_What you are asked to do:_
Restate the listing below word for word; no picture is to be carried over.

[Data provided — start]

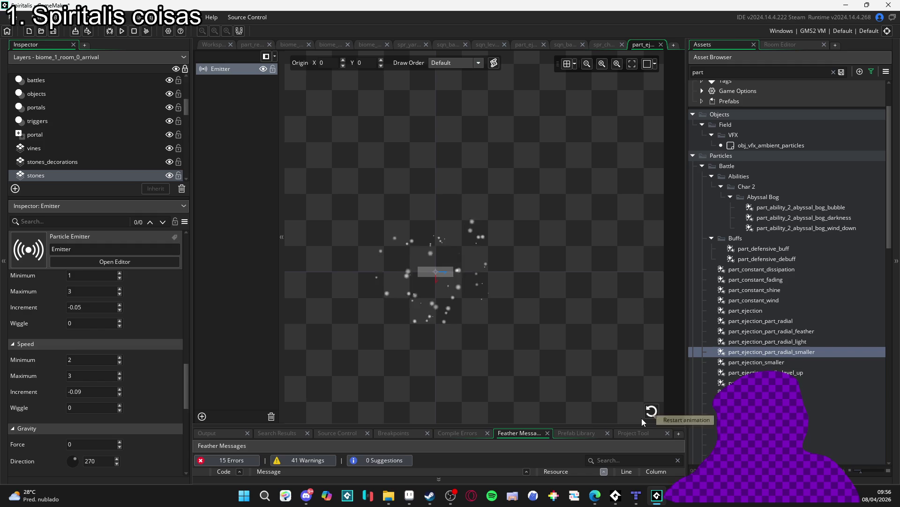
click(655, 418)
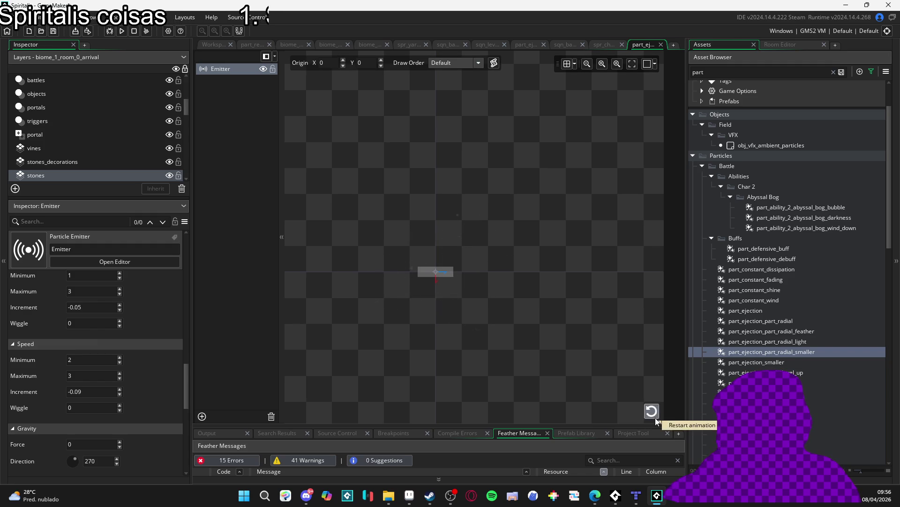
click(652, 411)
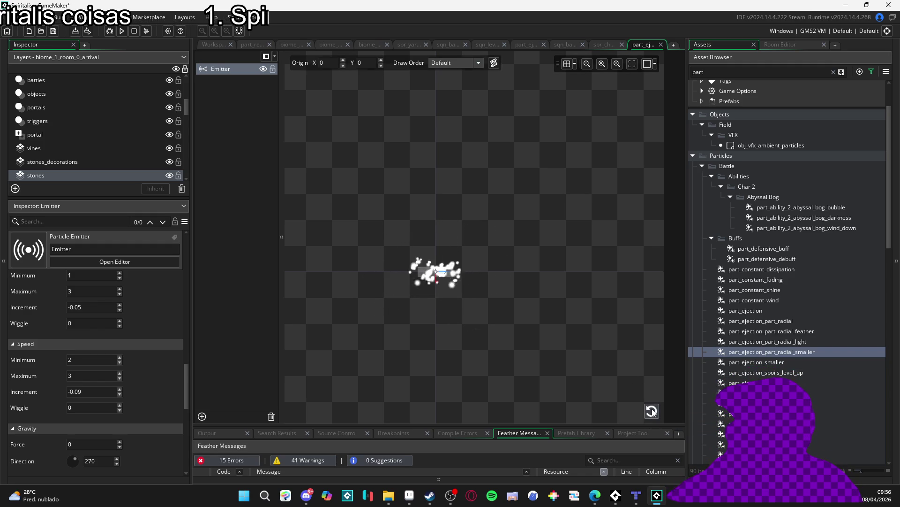
click(652, 411)
click(653, 412)
click(653, 412)
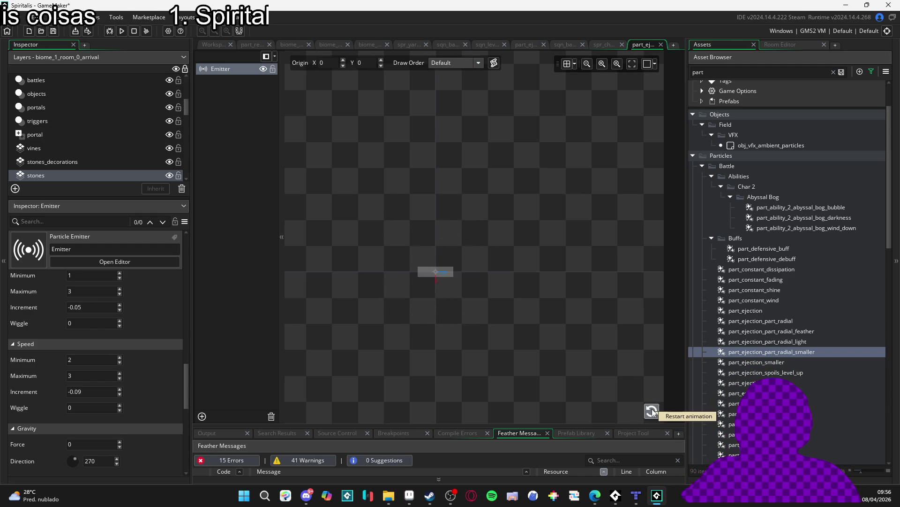
click(653, 413)
click(653, 412)
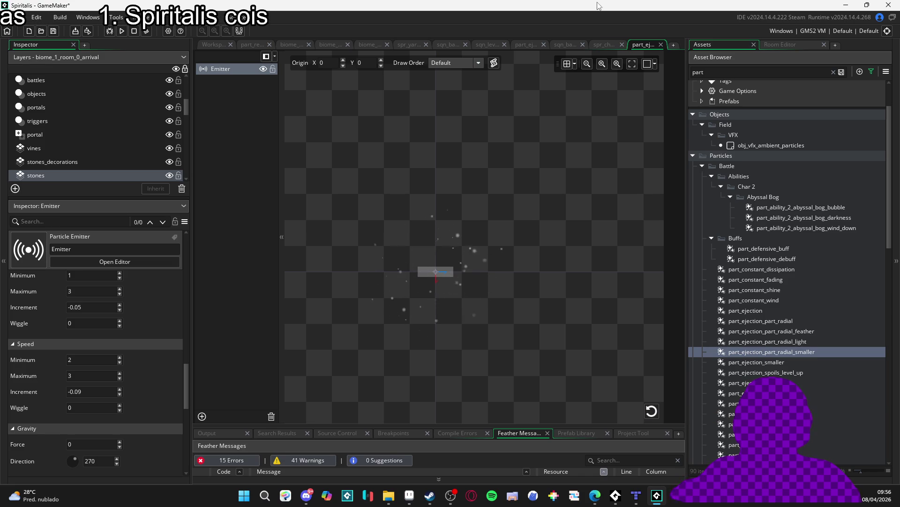
click(601, 44)
click(565, 44)
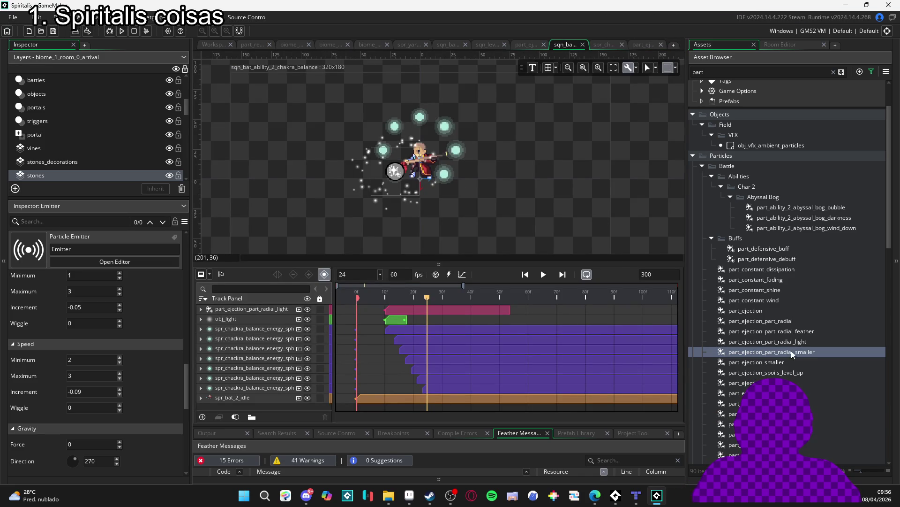
Add part_ejection_part_radial_smaller, delete the radial light track, and trim the clip to start near frame 10
drag(785, 352, 311, 177)
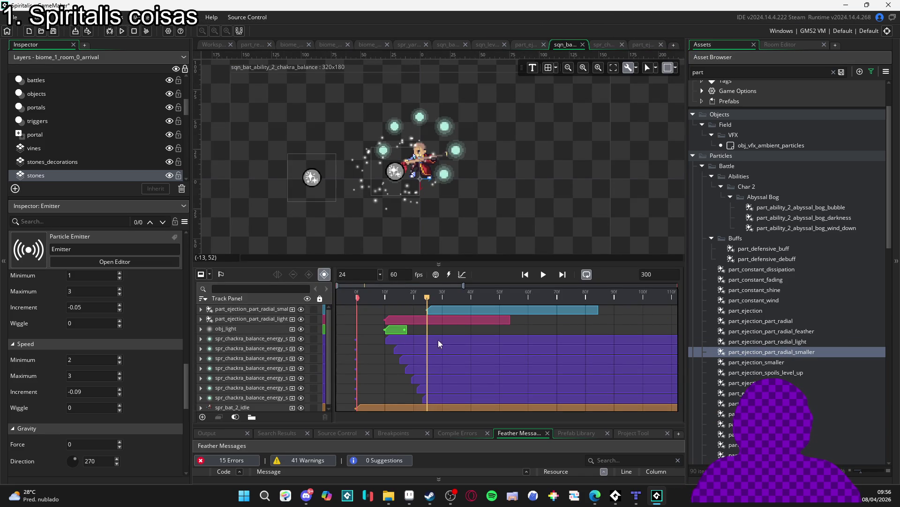
click(201, 319)
click(236, 317)
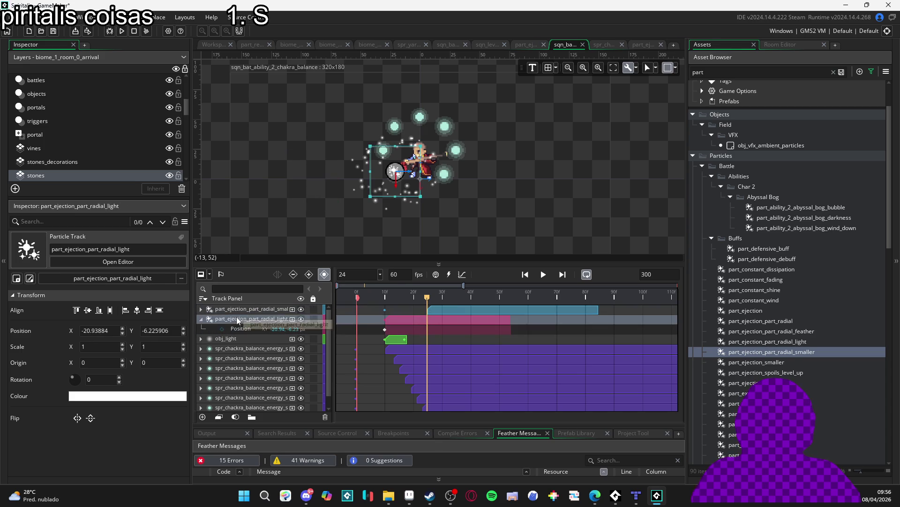
key(Delete)
drag(447, 310, 410, 311)
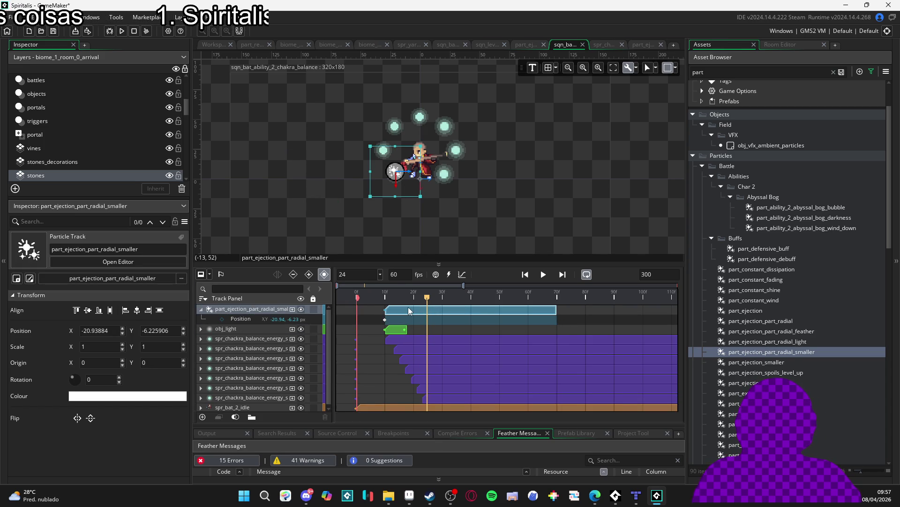
drag(556, 308, 482, 308)
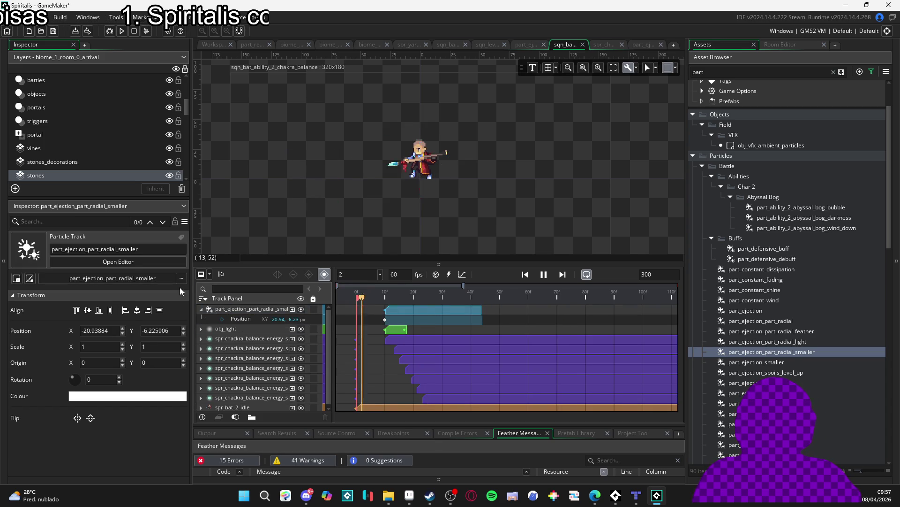
Play the sequence from frame 9 and from frame 0 to check the particle timing
key(space)
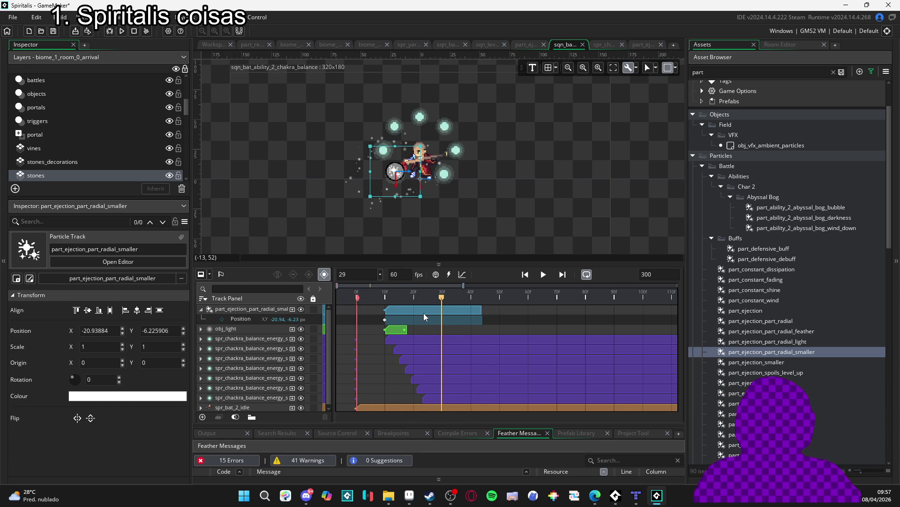
key(space)
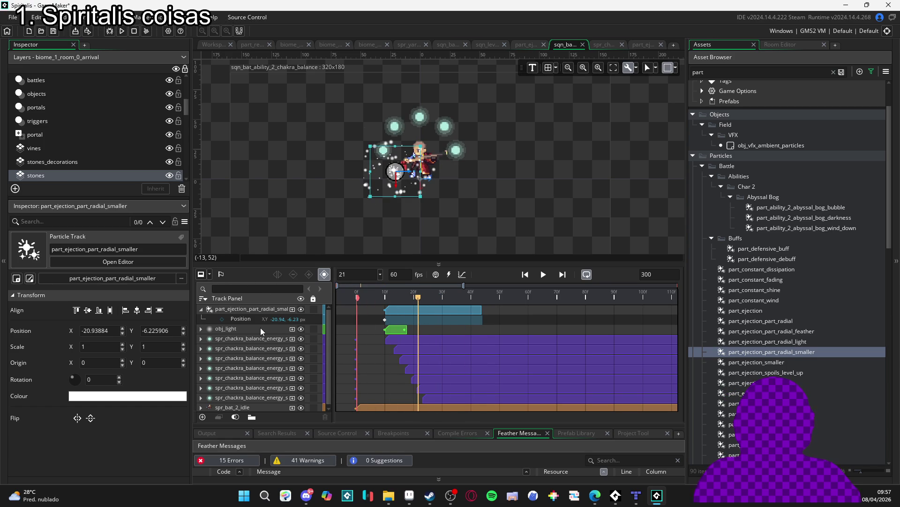
key(space)
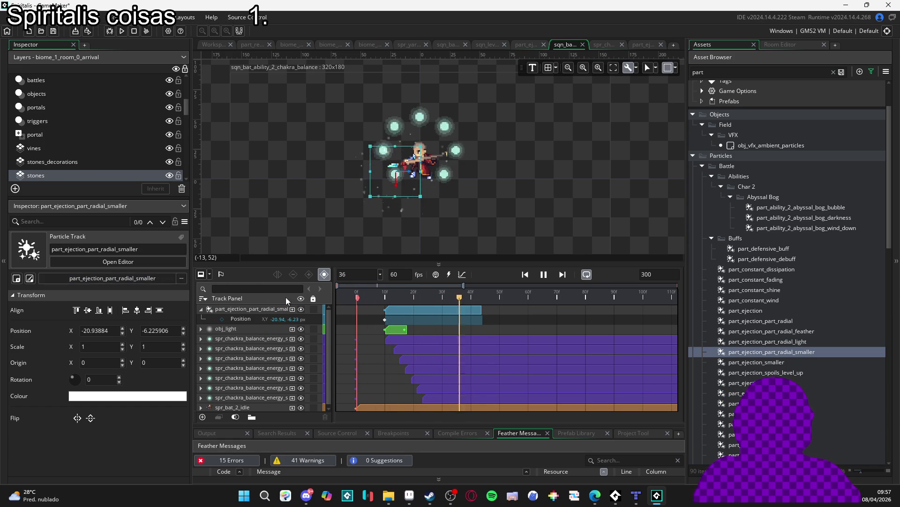
key(space)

[Data provided — finish]

_Answer to this problem:_
click(655, 418)
click(652, 411)
click(652, 411)
click(653, 412)
click(653, 412)
click(653, 413)
click(653, 412)
click(601, 44)
click(565, 44)
Add part_ejection_part_radial_smaller, delete the radial light track, and trim the clip to start near frame 10
drag(785, 352, 311, 177)
click(201, 319)
click(236, 317)
key(Delete)
drag(447, 310, 410, 311)
drag(556, 308, 482, 308)
Play the sequence from frame 9 and from frame 0 to check the particle timing
key(space)
key(space)
key(space)
key(space)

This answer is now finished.